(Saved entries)
::::

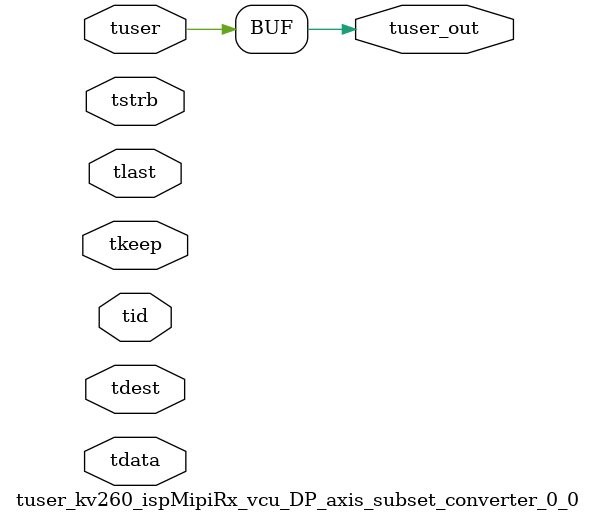
<source format=v>


`timescale 1ps/1ps

module tuser_kv260_ispMipiRx_vcu_DP_axis_subset_converter_0_0 #
(
parameter C_S_AXIS_TUSER_WIDTH = 1,
parameter C_S_AXIS_TDATA_WIDTH = 32,
parameter C_S_AXIS_TID_WIDTH   = 0,
parameter C_S_AXIS_TDEST_WIDTH = 0,
parameter C_M_AXIS_TUSER_WIDTH = 1
)
(
input  [(C_S_AXIS_TUSER_WIDTH == 0 ? 1 : C_S_AXIS_TUSER_WIDTH)-1:0     ] tuser,
input  [(C_S_AXIS_TDATA_WIDTH == 0 ? 1 : C_S_AXIS_TDATA_WIDTH)-1:0     ] tdata,
input  [(C_S_AXIS_TID_WIDTH   == 0 ? 1 : C_S_AXIS_TID_WIDTH)-1:0       ] tid,
input  [(C_S_AXIS_TDEST_WIDTH == 0 ? 1 : C_S_AXIS_TDEST_WIDTH)-1:0     ] tdest,
input  [(C_S_AXIS_TDATA_WIDTH/8)-1:0 ] tkeep,
input  [(C_S_AXIS_TDATA_WIDTH/8)-1:0 ] tstrb,
input                                                                    tlast,
output [C_M_AXIS_TUSER_WIDTH-1:0] tuser_out
);

assign tuser_out = {tuser[0:0]};

endmodule


</source>
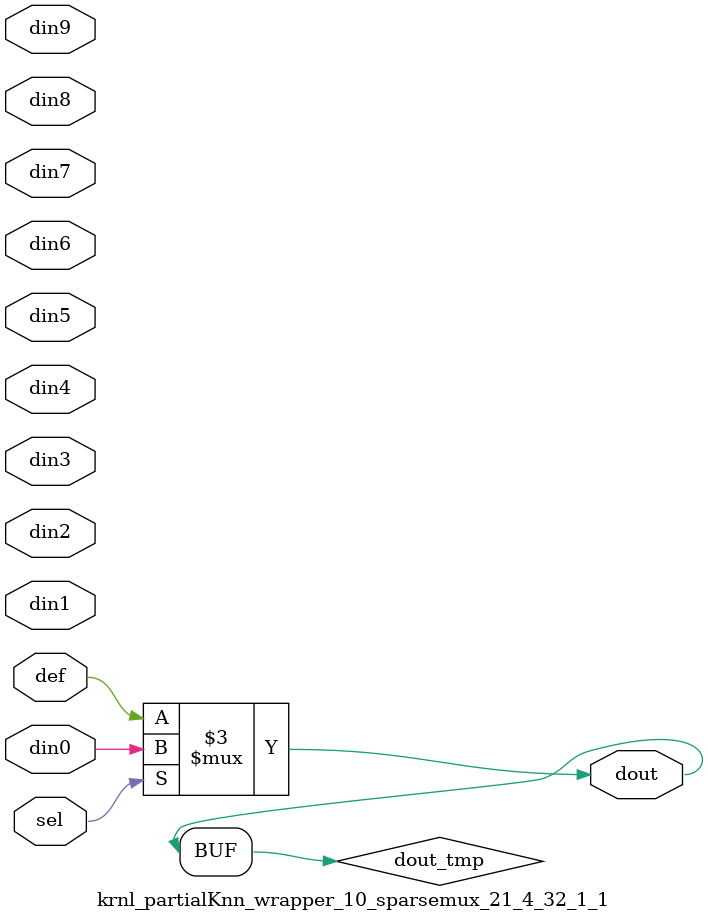
<source format=v>
`timescale 1ns / 1ps

module krnl_partialKnn_wrapper_10_sparsemux_21_4_32_1_1 (din0,din1,din2,din3,din4,din5,din6,din7,din8,din9,def,sel,dout);

parameter din0_WIDTH = 1;

parameter din1_WIDTH = 1;

parameter din2_WIDTH = 1;

parameter din3_WIDTH = 1;

parameter din4_WIDTH = 1;

parameter din5_WIDTH = 1;

parameter din6_WIDTH = 1;

parameter din7_WIDTH = 1;

parameter din8_WIDTH = 1;

parameter din9_WIDTH = 1;

parameter def_WIDTH = 1;
parameter sel_WIDTH = 1;
parameter dout_WIDTH = 1;

parameter [sel_WIDTH-1:0] CASE0 = 1;

parameter [sel_WIDTH-1:0] CASE1 = 1;

parameter [sel_WIDTH-1:0] CASE2 = 1;

parameter [sel_WIDTH-1:0] CASE3 = 1;

parameter [sel_WIDTH-1:0] CASE4 = 1;

parameter [sel_WIDTH-1:0] CASE5 = 1;

parameter [sel_WIDTH-1:0] CASE6 = 1;

parameter [sel_WIDTH-1:0] CASE7 = 1;

parameter [sel_WIDTH-1:0] CASE8 = 1;

parameter [sel_WIDTH-1:0] CASE9 = 1;

parameter ID = 1;
parameter NUM_STAGE = 1;



input [din0_WIDTH-1:0] din0;

input [din1_WIDTH-1:0] din1;

input [din2_WIDTH-1:0] din2;

input [din3_WIDTH-1:0] din3;

input [din4_WIDTH-1:0] din4;

input [din5_WIDTH-1:0] din5;

input [din6_WIDTH-1:0] din6;

input [din7_WIDTH-1:0] din7;

input [din8_WIDTH-1:0] din8;

input [din9_WIDTH-1:0] din9;

input [def_WIDTH-1:0] def;
input [sel_WIDTH-1:0] sel;

output [dout_WIDTH-1:0] dout;



reg [dout_WIDTH-1:0] dout_tmp;

always @ (*) begin
case (sel)
    
    CASE0 : dout_tmp = din0;
    
    CASE1 : dout_tmp = din1;
    
    CASE2 : dout_tmp = din2;
    
    CASE3 : dout_tmp = din3;
    
    CASE4 : dout_tmp = din4;
    
    CASE5 : dout_tmp = din5;
    
    CASE6 : dout_tmp = din6;
    
    CASE7 : dout_tmp = din7;
    
    CASE8 : dout_tmp = din8;
    
    CASE9 : dout_tmp = din9;
    
    default : dout_tmp = def;
endcase
end


assign dout = dout_tmp;



endmodule

</source>
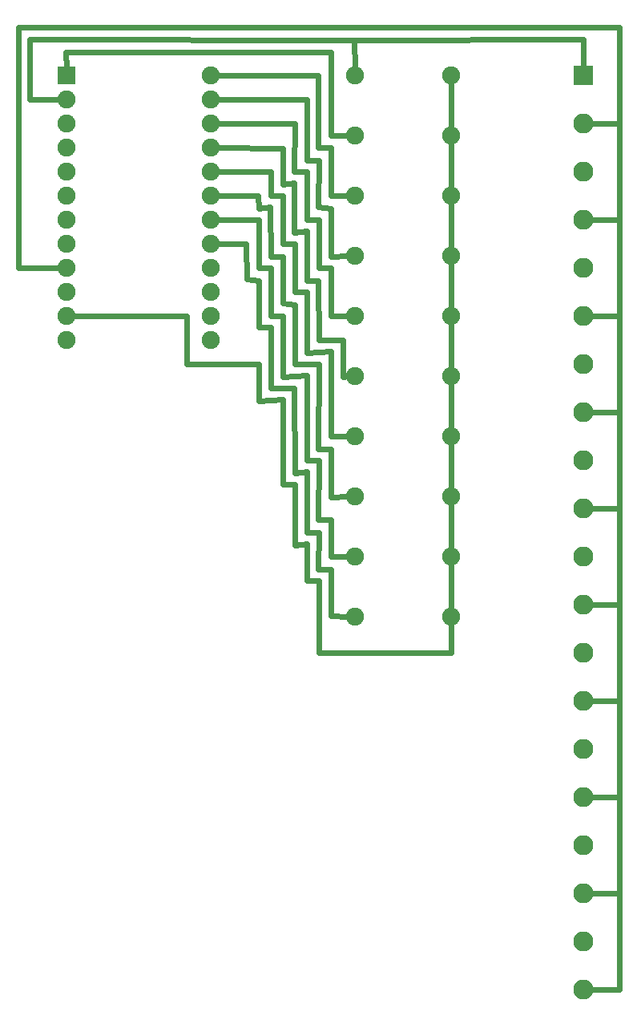
<source format=gbl>
G04 MADE WITH FRITZING*
G04 WWW.FRITZING.ORG*
G04 DOUBLE SIDED*
G04 HOLES PLATED*
G04 CONTOUR ON CENTER OF CONTOUR VECTOR*
%ASAXBY*%
%FSLAX23Y23*%
%MOIN*%
%OFA0B0*%
%SFA1.0B1.0*%
%ADD10C,0.075000*%
%ADD11C,0.083307*%
%ADD12R,0.075000X0.075000*%
%ADD13R,0.083307X0.083307*%
%ADD14C,0.024000*%
%LNCOPPER0*%
G90*
G70*
G54D10*
X460Y4288D03*
X1060Y4288D03*
X460Y4188D03*
X1060Y4188D03*
X460Y4088D03*
X1060Y4088D03*
X460Y3988D03*
X1060Y3988D03*
X460Y3888D03*
X1060Y3888D03*
X460Y3788D03*
X1060Y3788D03*
X460Y3688D03*
X1060Y3688D03*
X460Y3588D03*
X1060Y3588D03*
X460Y3488D03*
X1060Y3488D03*
X460Y3388D03*
X1060Y3388D03*
X460Y3288D03*
X1060Y3288D03*
X460Y3188D03*
X1060Y3188D03*
X1660Y2038D03*
X2060Y2038D03*
X1660Y2288D03*
X2060Y2288D03*
X1660Y2538D03*
X2060Y2538D03*
X1660Y2788D03*
X2060Y2788D03*
X1660Y3038D03*
X2060Y3038D03*
X1660Y3288D03*
X2060Y3288D03*
X1660Y3538D03*
X2060Y3538D03*
X1660Y3788D03*
X2060Y3788D03*
X1660Y4038D03*
X2060Y4038D03*
X1660Y4288D03*
X2060Y4288D03*
G54D11*
X2610Y4288D03*
X2610Y4088D03*
X2610Y3888D03*
X2610Y3688D03*
X2610Y3488D03*
X2610Y3288D03*
X2610Y3088D03*
X2610Y2888D03*
X2610Y2688D03*
X2610Y2488D03*
X2610Y2288D03*
X2610Y2088D03*
X2610Y1888D03*
X2610Y1688D03*
X2610Y1488D03*
X2610Y1288D03*
X2610Y1088D03*
X2610Y888D03*
X2610Y688D03*
X2610Y488D03*
G54D12*
X460Y4288D03*
G54D13*
X2610Y4288D03*
G54D14*
X2060Y4067D02*
X2060Y4259D01*
D02*
X2060Y3817D02*
X2060Y4009D01*
D02*
X2060Y3567D02*
X2060Y3759D01*
D02*
X2060Y3317D02*
X2060Y3509D01*
D02*
X2060Y3067D02*
X2060Y3259D01*
D02*
X2060Y2817D02*
X2060Y3009D01*
D02*
X2060Y2567D02*
X2060Y2759D01*
D02*
X2060Y2317D02*
X2060Y2509D01*
D02*
X2060Y2067D02*
X2060Y2259D01*
D02*
X2060Y1888D02*
X2060Y2009D01*
D02*
X1512Y1888D02*
X2060Y1888D01*
D02*
X1512Y2188D02*
X1512Y1888D01*
D02*
X1460Y2188D02*
X1512Y2188D01*
D02*
X1460Y2340D02*
X1460Y2188D01*
D02*
X1412Y2336D02*
X1460Y2340D01*
D02*
X1412Y2588D02*
X1412Y2336D01*
D02*
X1360Y2588D02*
X1412Y2588D01*
D02*
X1360Y2940D02*
X1360Y2588D01*
D02*
X1260Y2936D02*
X1360Y2940D01*
D02*
X1260Y3088D02*
X1260Y2936D01*
D02*
X960Y3088D02*
X1260Y3088D01*
D02*
X960Y3288D02*
X960Y3088D01*
D02*
X489Y3288D02*
X960Y3288D01*
D02*
X1512Y2388D02*
X1460Y2388D01*
D02*
X1460Y2388D02*
X1460Y2640D01*
D02*
X1508Y2236D02*
X1512Y2388D01*
D02*
X1460Y2640D02*
X1412Y2636D01*
D02*
X1560Y2236D02*
X1508Y2236D01*
D02*
X1412Y2636D02*
X1408Y2988D01*
D02*
X1560Y2040D02*
X1560Y2236D01*
D02*
X1408Y2988D02*
X1312Y2988D01*
D02*
X1632Y2039D02*
X1560Y2040D01*
D02*
X1312Y2988D02*
X1312Y3240D01*
D02*
X1312Y3240D02*
X1260Y3240D01*
D02*
X1260Y3240D02*
X1260Y3436D01*
D02*
X1260Y3436D02*
X1212Y3440D01*
D02*
X1212Y3440D02*
X1208Y3588D01*
D02*
X1208Y3588D02*
X1089Y3588D01*
D02*
X1089Y3688D02*
X1260Y3688D01*
D02*
X1260Y3688D02*
X1260Y3488D01*
D02*
X1260Y3488D02*
X1312Y3488D01*
D02*
X1312Y3488D02*
X1312Y3288D01*
D02*
X1312Y3288D02*
X1360Y3288D01*
D02*
X1360Y3288D02*
X1360Y3036D01*
D02*
X1360Y3036D02*
X1460Y3040D01*
D02*
X1460Y3040D02*
X1460Y2688D01*
D02*
X1460Y2688D02*
X1512Y2688D01*
D02*
X1512Y2688D02*
X1508Y2440D01*
D02*
X1508Y2440D02*
X1560Y2440D01*
D02*
X1560Y2440D02*
X1560Y2288D01*
D02*
X1560Y2288D02*
X1632Y2288D01*
D02*
X1089Y3788D02*
X1259Y3788D01*
D02*
X1259Y3788D02*
X1260Y3736D01*
D02*
X1260Y3736D02*
X1308Y3740D01*
D02*
X1308Y3740D02*
X1312Y3536D01*
D02*
X1312Y3536D02*
X1360Y3536D01*
D02*
X1360Y3536D02*
X1360Y3340D01*
D02*
X1360Y3340D02*
X1412Y3336D01*
D02*
X1412Y3336D02*
X1412Y3088D01*
D02*
X1412Y3088D02*
X1512Y3088D01*
D02*
X1512Y3088D02*
X1508Y2736D01*
D02*
X1508Y2736D02*
X1560Y2736D01*
D02*
X1560Y2736D02*
X1560Y2536D01*
D02*
X1560Y2536D02*
X1632Y2537D01*
D02*
X1089Y3888D02*
X1311Y3887D01*
D02*
X1311Y3887D02*
X1312Y3788D01*
D02*
X1312Y3788D02*
X1360Y3788D01*
D02*
X1360Y3788D02*
X1360Y3588D01*
D02*
X1360Y3588D02*
X1412Y3588D01*
D02*
X1412Y3588D02*
X1412Y3388D01*
D02*
X1412Y3388D02*
X1460Y3388D01*
D02*
X1460Y3388D02*
X1460Y3136D01*
D02*
X1460Y3136D02*
X1560Y3140D01*
D02*
X1560Y3140D02*
X1560Y2788D01*
D02*
X1560Y2788D02*
X1632Y2788D01*
D02*
X1089Y3988D02*
X1362Y3986D01*
D02*
X1362Y3986D02*
X1360Y3836D01*
D02*
X1360Y3836D02*
X1408Y3840D01*
D02*
X1408Y3840D02*
X1408Y3636D01*
D02*
X1408Y3636D02*
X1460Y3640D01*
D02*
X1460Y3640D02*
X1460Y3436D01*
D02*
X1460Y3436D02*
X1508Y3436D01*
D02*
X1508Y3436D02*
X1512Y3188D01*
D02*
X1512Y3188D02*
X1612Y3188D01*
D02*
X1612Y3188D02*
X1612Y3036D01*
D02*
X1612Y3036D02*
X1632Y3037D01*
D02*
X1089Y4088D02*
X1410Y4089D01*
D02*
X1410Y4089D02*
X1408Y3888D01*
D02*
X1408Y3888D02*
X1460Y3888D01*
D02*
X1460Y3888D02*
X1460Y3688D01*
D02*
X1460Y3688D02*
X1512Y3688D01*
D02*
X1512Y3688D02*
X1512Y3488D01*
D02*
X1512Y3488D02*
X1560Y3488D01*
D02*
X1560Y3488D02*
X1560Y3288D01*
D02*
X1560Y3288D02*
X1632Y3288D01*
D02*
X1089Y4188D02*
X1461Y4188D01*
D02*
X1461Y4188D02*
X1460Y3936D01*
D02*
X1460Y3936D02*
X1512Y3936D01*
D02*
X1512Y3936D02*
X1508Y3740D01*
D02*
X1508Y3740D02*
X1560Y3736D01*
D02*
X1560Y3736D02*
X1560Y3536D01*
D02*
X1560Y3536D02*
X1632Y3537D01*
D02*
X1509Y4287D02*
X1089Y4288D01*
D02*
X1508Y3988D02*
X1509Y4287D01*
D02*
X1560Y3988D02*
X1508Y3988D01*
D02*
X1560Y3788D02*
X1560Y3988D01*
D02*
X1632Y3788D02*
X1560Y3788D01*
D02*
X459Y4386D02*
X1560Y4386D01*
D02*
X1560Y4386D02*
X1560Y4038D01*
D02*
X460Y4317D02*
X459Y4386D01*
D02*
X1560Y4038D02*
X1632Y4038D01*
D02*
X309Y4438D02*
X1659Y4436D01*
D02*
X1659Y4436D02*
X1660Y4317D01*
D02*
X309Y4188D02*
X309Y4438D01*
D02*
X1659Y4436D02*
X2610Y4438D01*
D02*
X432Y4188D02*
X309Y4188D01*
D02*
X2610Y4438D02*
X2610Y4321D01*
D02*
X2760Y4488D02*
X260Y4488D01*
D02*
X260Y4488D02*
X260Y3488D01*
D02*
X2760Y4089D02*
X2760Y4488D01*
D02*
X260Y3488D02*
X432Y3488D01*
D02*
X2760Y3687D02*
X2760Y4089D01*
D02*
X2760Y4089D02*
X2643Y4088D01*
D02*
X2760Y3287D02*
X2760Y3687D01*
D02*
X2760Y3687D02*
X2643Y3688D01*
D02*
X2760Y2887D02*
X2760Y3287D01*
D02*
X2760Y3287D02*
X2643Y3288D01*
D02*
X2760Y2487D02*
X2760Y2887D01*
D02*
X2760Y2887D02*
X2643Y2888D01*
D02*
X2760Y2087D02*
X2760Y2487D01*
D02*
X2760Y2487D02*
X2643Y2488D01*
D02*
X2760Y1687D02*
X2760Y2087D01*
D02*
X2760Y2087D02*
X2643Y2088D01*
D02*
X2760Y1289D02*
X2760Y1687D01*
D02*
X2760Y1687D02*
X2643Y1688D01*
D02*
X2760Y887D02*
X2760Y1289D01*
D02*
X2760Y1289D02*
X2643Y1288D01*
D02*
X2760Y489D02*
X2760Y887D01*
D02*
X2760Y887D02*
X2643Y888D01*
D02*
X2643Y488D02*
X2760Y489D01*
G04 End of Copper0*
M02*
</source>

::::

If a line in the records above contains the string "output", copy that line out.

● ANSWER TO THIS TASK:
output [C_M_AXIS_TUSER_WIDTH-1:0] tuser_out
output [dout_WIDTH-1:0] dout;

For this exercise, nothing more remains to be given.